### [YOUR ASSIGNMENT]
Since pictures are not wanted in the copy, output only the rest of each record exactly.

(Saved entries)
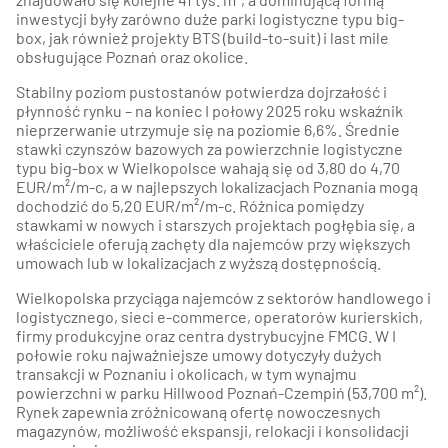
inwestycji były zarówno duże parki logistyczne typu big-
box, jak również projekty BTS (build-to-suit) i last mile
obsługujące Poznań oraz okolice.
Stabilny poziom pustostanów potwierdza dojrzałość i
płynność rynku – na koniec I połowy 2025 roku wskaźnik
nieprzerwanie utrzymuje się na poziomie 6,6%. Średnie
stawki czynszów bazowych za powierzchnie logistyczne
typu big-box w Wielkopolsce wahają się od 3,80 do 4,70
EUR/m²/m-c, a w najlepszych lokalizacjach Poznania mogą
dochodzić do 5,20 EUR/m²/m-c. Różnica pomiędzy
stawkami w nowych i starszych projektach pogłębia się, a
właściciele oferują zachęty dla najemców przy większych
umowach lub w lokalizacjach z wyższą dostępnością.​
Wielkopolska przyciąga najemców z sektorów handlowego i
logistycznego, sieci e-commerce, operatorów kurierskich,
firmy produkcyjne oraz centra dystrybucyjne FMCG. W I
połowie roku najważniejsze umowy dotyczyły dużych
transakcji w Poznaniu i okolicach, w tym wynajmu
powierzchni w parku Hillwood Poznań-Czempiń (53,700 m²).
Rynek zapewnia zróżnicowaną ofertę nowoczesnych
magazynów, możliwość ekspansji, relokacji i konsolidacji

### [SOLVED PROBLEM]
inwestycji były zarówno duże parki logistyczne typu big-
box, jak również projekty BTS (build-to-suit) i last mile
obsługujące Poznań oraz okolice.
Stabilny poziom pustostanów potwierdza dojrzałość i
płynność rynku – na koniec I połowy 2025 roku wskaźnik
nieprzerwanie utrzymuje się na poziomie 6,6%. Średnie
stawki czynszów bazowych za powierzchnie logistyczne
typu big-box w Wielkopolsce wahają się od 3,80 do 4,70
EUR/m²/m-c, a w najlepszych lokalizacjach Poznania mogą
dochodzić do 5,20 EUR/m²/m-c. Różnica pomiędzy
stawkami w nowych i starszych projektach pogłębia się, a
właściciele oferują zachęty dla najemców przy większych
umowach lub w lokalizacjach z wyższą dostępnością.​
Wielkopolska przyciąga najemców z sektorów handlowego i
logistycznego, sieci e-commerce, operatorów kurierskich,
firmy produkcyjne oraz centra dystrybucyjne FMCG. W I
połowie roku najważniejsze umowy dotyczyły dużych
transakcji w Poznaniu i okolicach, w tym wynajmu
powierzchni w parku Hillwood Poznań-Czempiń (53,700 m²).
Rynek zapewnia zróżnicowaną ofertę nowoczesnych
magazynów, możliwość ekspansji, relokacji i konsolidacji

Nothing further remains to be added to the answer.